Absentismo en la universidad: cuatro de cada diez estudiantes de la UAB se saltan clases
El primer informe sobre este fenómeno señala la desmotivación y las condiciones personales y laborales
BarcelonaDesde la irrupción de la pandemia de la covid-19, que alteró el funcionamiento habitual de las clases, la asistencia a las universidades catalanas se ha ido debilitando. Con todo, dado que la educación universitaria no es obligatoria, no hay datos oficiales sobre este tipo de absentismo. Ahora, sin embargo, la Universitat Autònoma de Barcelona (UAB) ha publicado el primer informe elaborado por una universidad pública sobre este fenómeno, que concluye que el 40% de su comunidad estudiantil no asiste a clase en algunas asignaturas.
El estudio, avanzado por 3CatInfo y hecho con la participación de 3.045 personas (2.000 de las cuales alumnos), constata que en los trece centros de la UAB donde se imparten los diferentes estudios de grado, poco más de la mitad de los estudiantes aseguran que asisten prácticamente a todas las clases. En cambio, uno de cada cuatro reconocen saltarse la mitad de las sesiones.
Las impresiones sobre el absentismo, sin embargo, varían en función de si responden alumnos o profesores. Si se les pregunta a los estudiantes, aproximadamente tres de cada cuatro (77%) dicen que asisten como mínimo a seis de cada diez sesiones: el 53,9% afirman que asisten a entre el 80% y el 100% de las clases, mientras que un 23,1% lo hace entre el 60% y el 80%.
Sin embargo, una proporción relevante del alumnado presenta niveles de asistencia bajos o moderados: un 11,2% declara asistir a entre el 40% y el 60% de las clases; un 6,7%, entre el 20% y el 40%, y un 5,1%, a menos del 20%. En conjunto, esto implica que cerca de un 23% del alumnado asiste a menos del 60% de las clases.
Si quienes responden son los profesores, se estima que la asistencia media del colectivo de estudiantes es del 60,7%. Solo un 23,5% del profesorado sitúa el absentismo en niveles bajos (por debajo del 20%), pero casi la mitad de las respuestas (49,4%) indican un absentismo superior al 40%. Dentro de este grupo, un 16,7% señala situaciones especialmente críticas, con más del 60% de absentismo.
Ahora bien, y aunque casi tres de cada cuatro profesores declara que la asistencia es obligatoria en algún formato (teoría, prácticas, laboratorios u otros) en sus asignaturas, de estos solo el 70% aplica realmente algún mecanismo de control. Esto significa que solo el 44% del total del profesorado encuestado utiliza algún sistema para controlar la asistencia de los estudiantes a sus clases.
Factores a tener en cuenta
"La inasistencia ocasional a clase –por motivos de salud y laborales, imprevistos puntuales, etc.– ha existido siempre, pero el objeto del estudio es la inasistencia a las clases por parte de estudiantes que sí que se encuentran en condiciones óptimas para asistir, pero que deciden no hacerlo", explican desde la UAB.

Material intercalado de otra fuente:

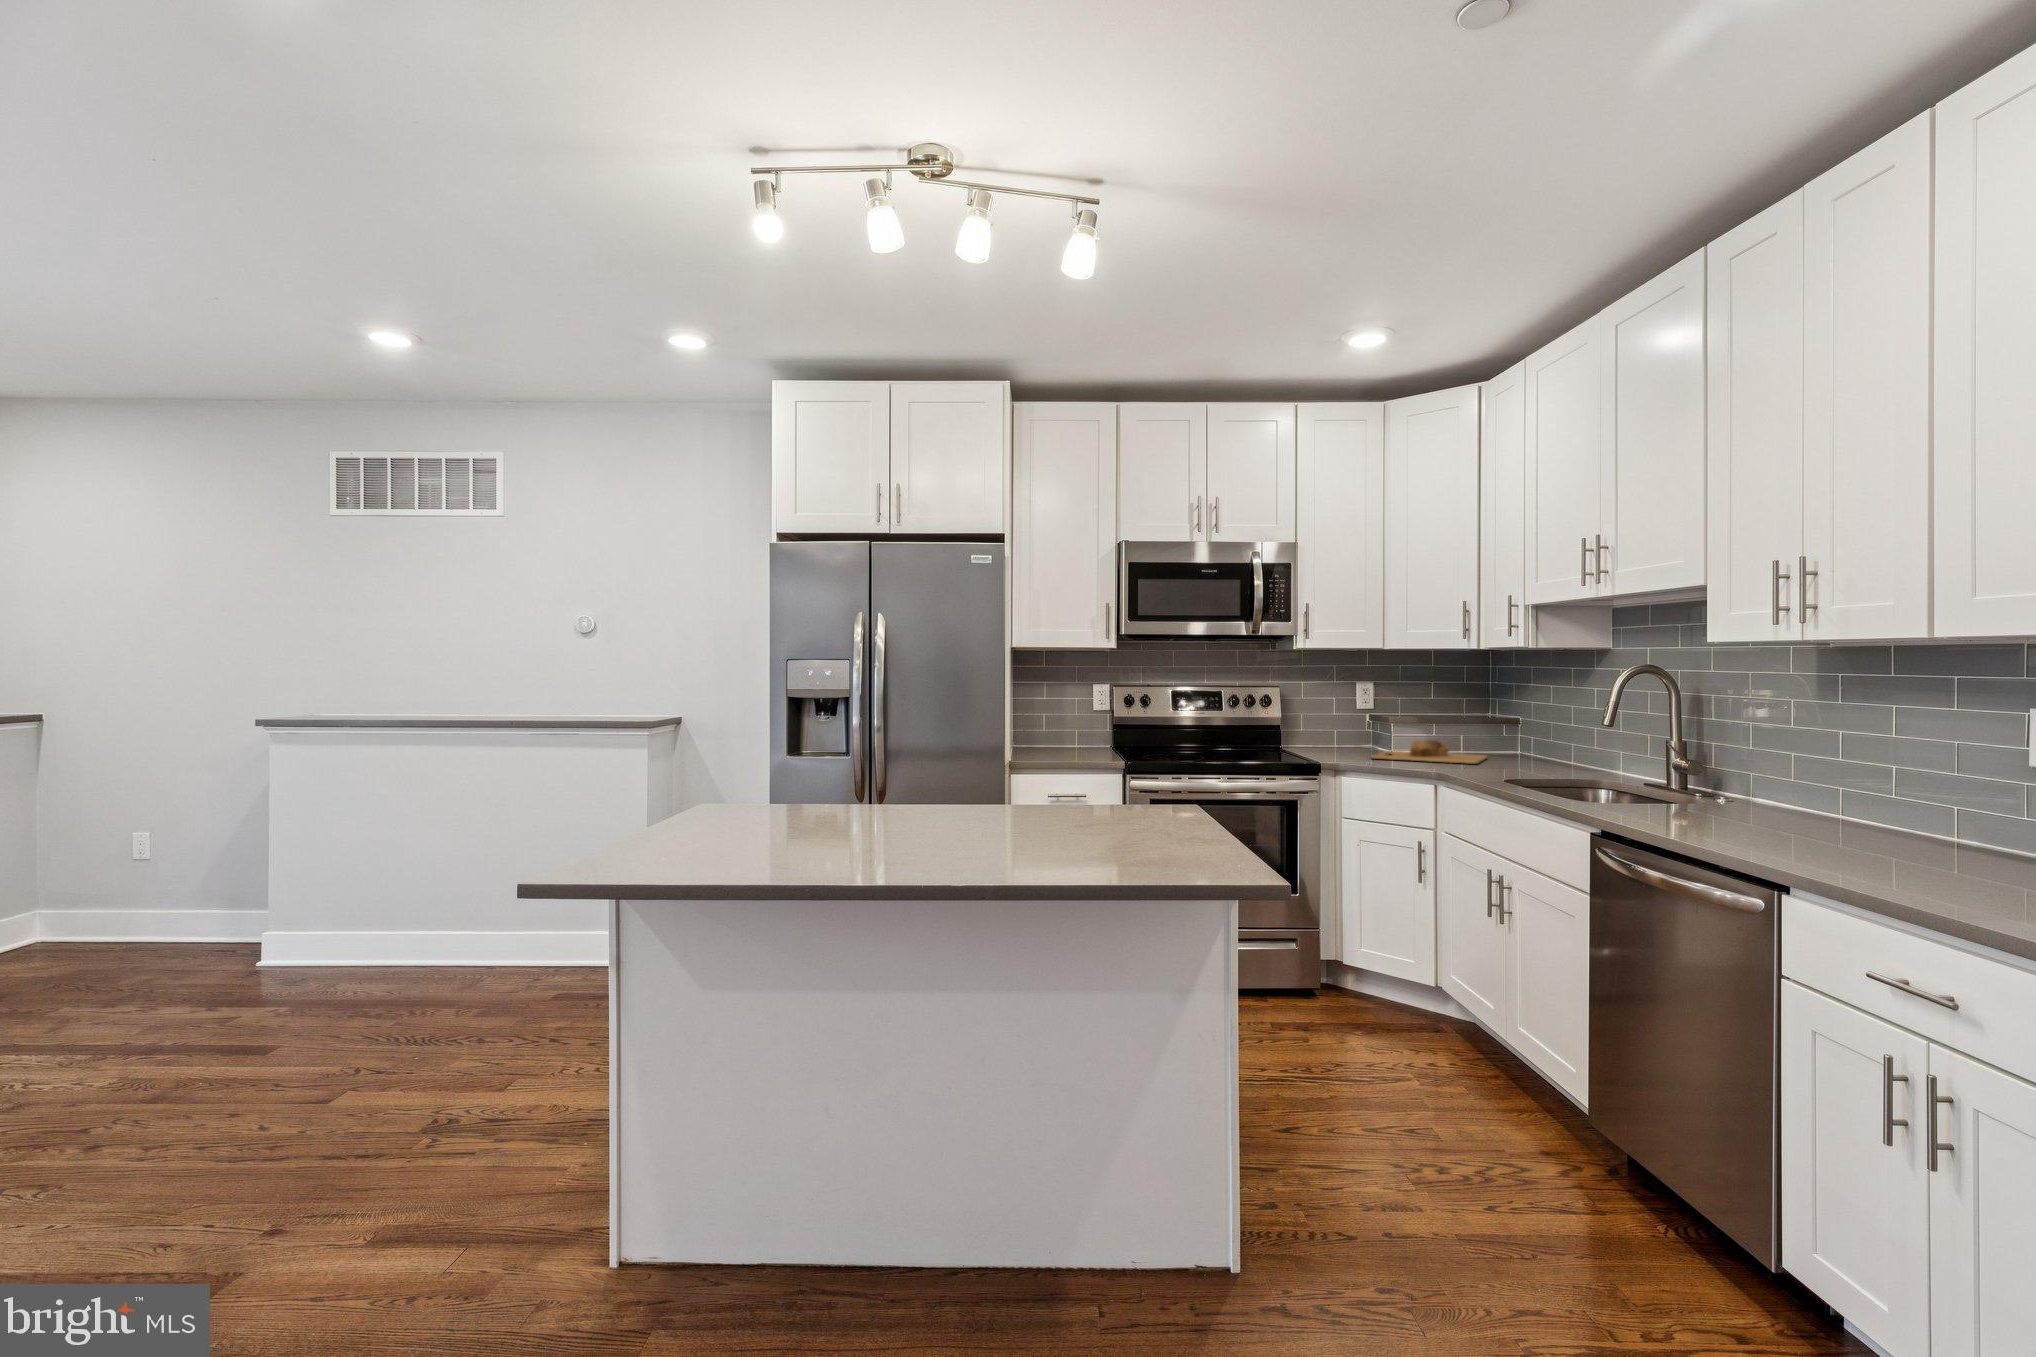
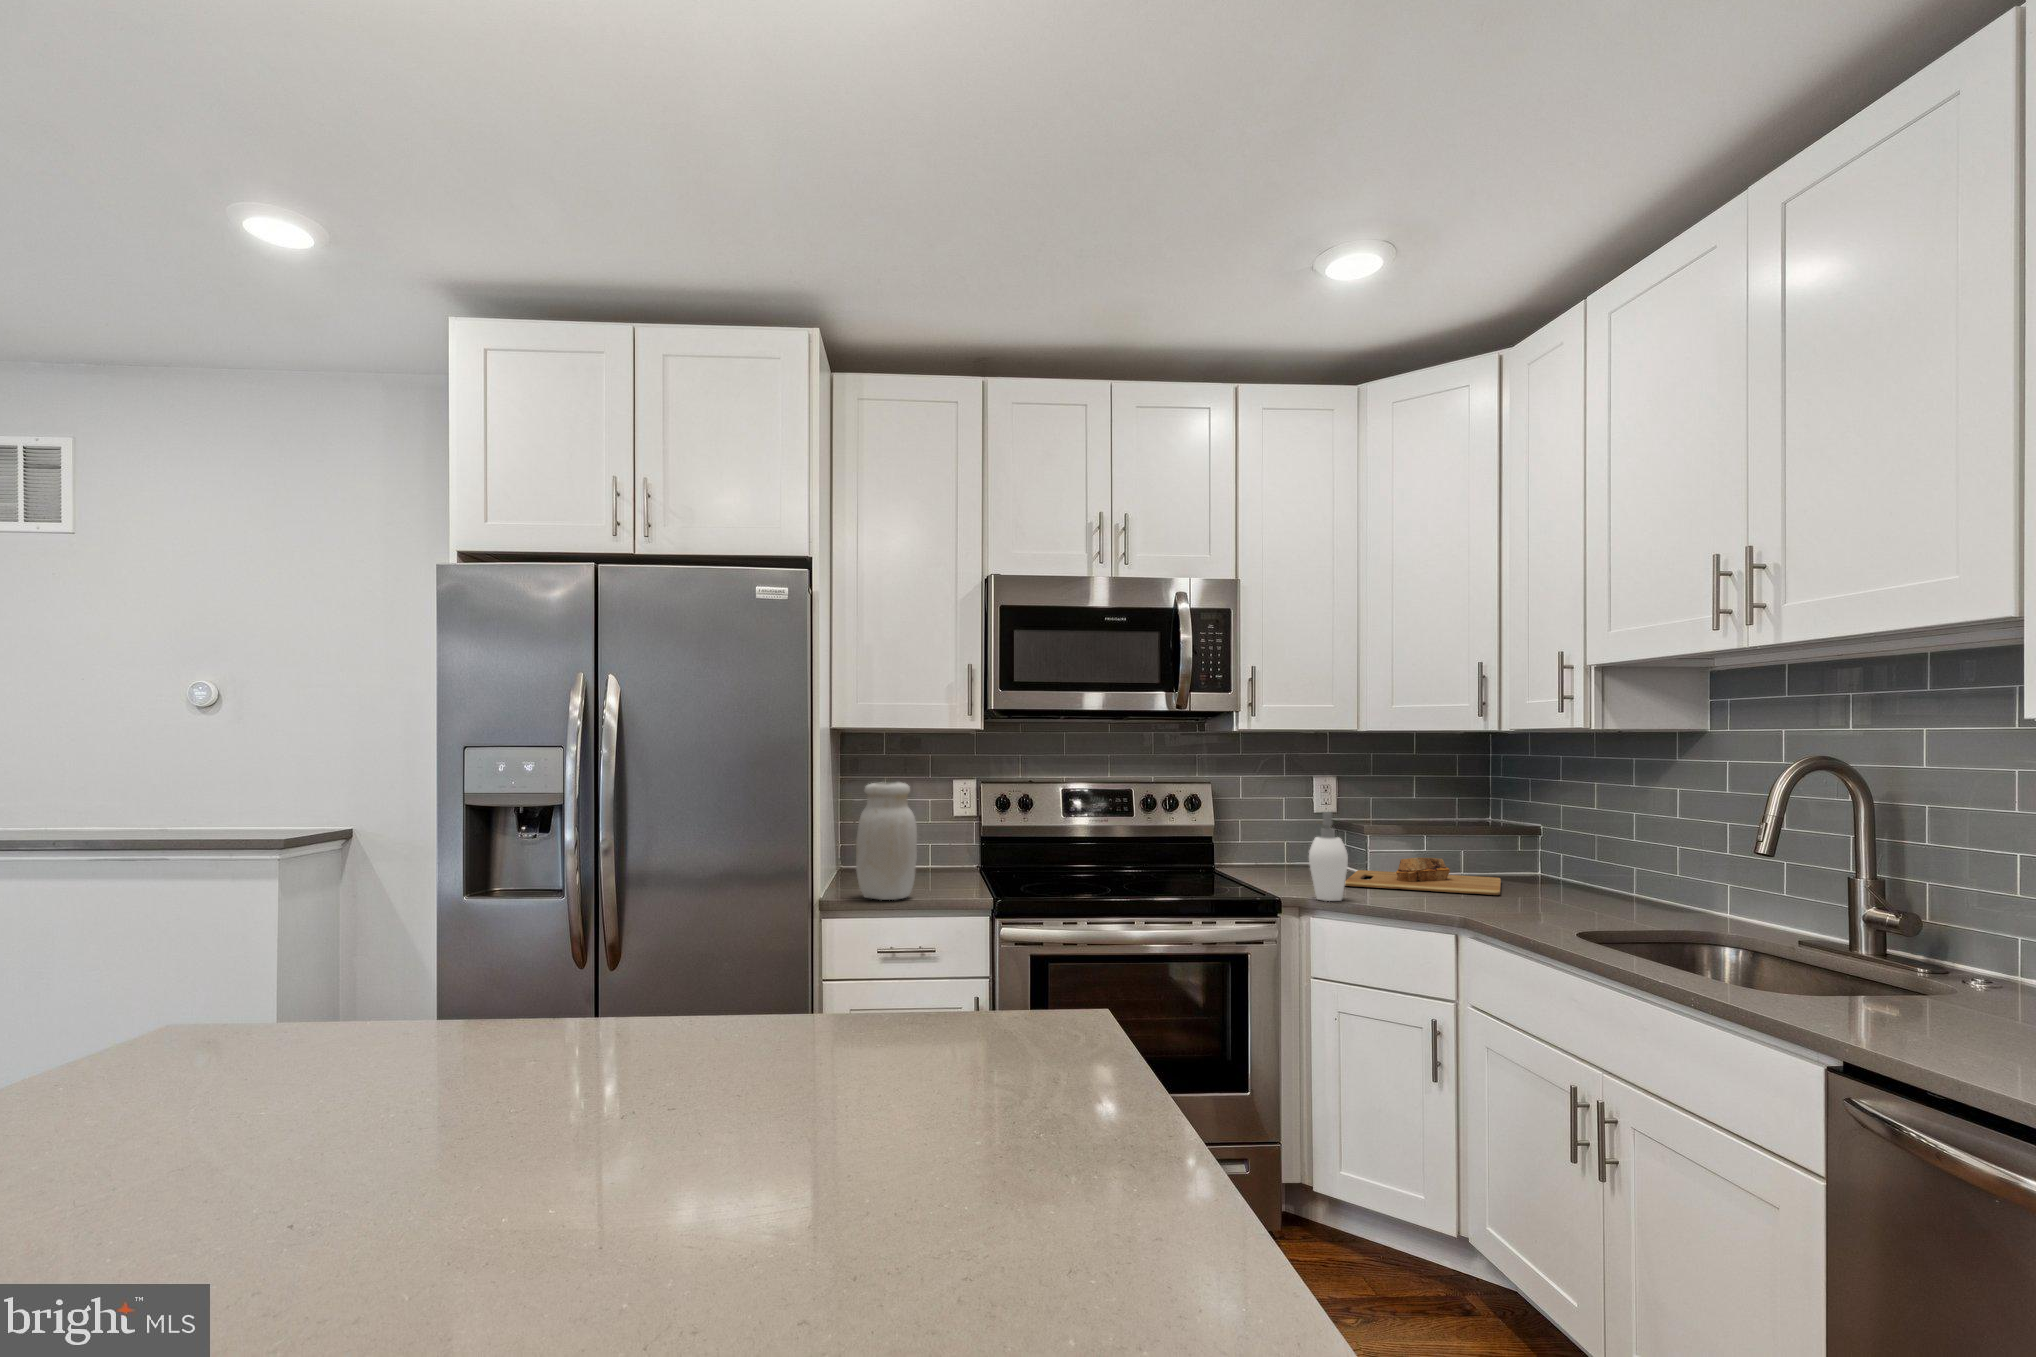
jar: none [1033,685,1073,761] -> present [856,782,917,900]
soap dispenser: none [1341,706,1377,765] -> present [1309,812,1348,901]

El informe pone de manifiesto que este comportamiento no responde a una única causa, sino que se combinan condicionantes económicos y de salud, incluyendo el bienestar emocional; la necesidad de compatibilizar estudios y trabajo –cuatro de cada diez universitarios trabajan mientras estudian–, las dificultades para acceder al campus, a menudo por los problemas con los servicios de transporte público, así como aspectos relacionados con la falta de motivación con los estudios que cursan. Por ejemplo, la percepción de la poca utilidad de algunas clases. Además, un 19,2% de los estudiantes indica que su familia tiene ingresos bajos, hecho que apunta a situaciones de posible vulnerabilidad económica.
"Este conjunto de factores dibuja un escenario donde la asistencia a clase se ve condicionada por realidades personales y sociales diversas", subraya el informe. A estos factores hay que sumar elementos didácticos y organizativos como las metodologías docentes, los sistemas de evaluación o la organización académica, que desincentivan la asistencia a clase.
El informe constata que, aunque la modalidad de clase magistral continúa siendo predominante, una parte importante del profesorado ya incorpora metodologías más participativas y activas. Con todo, se reclaman más metodologías de enseñanza y aprendizaje "que incrementen la implicación del estudiantado y conecten mejor con sus intereses y expectativas".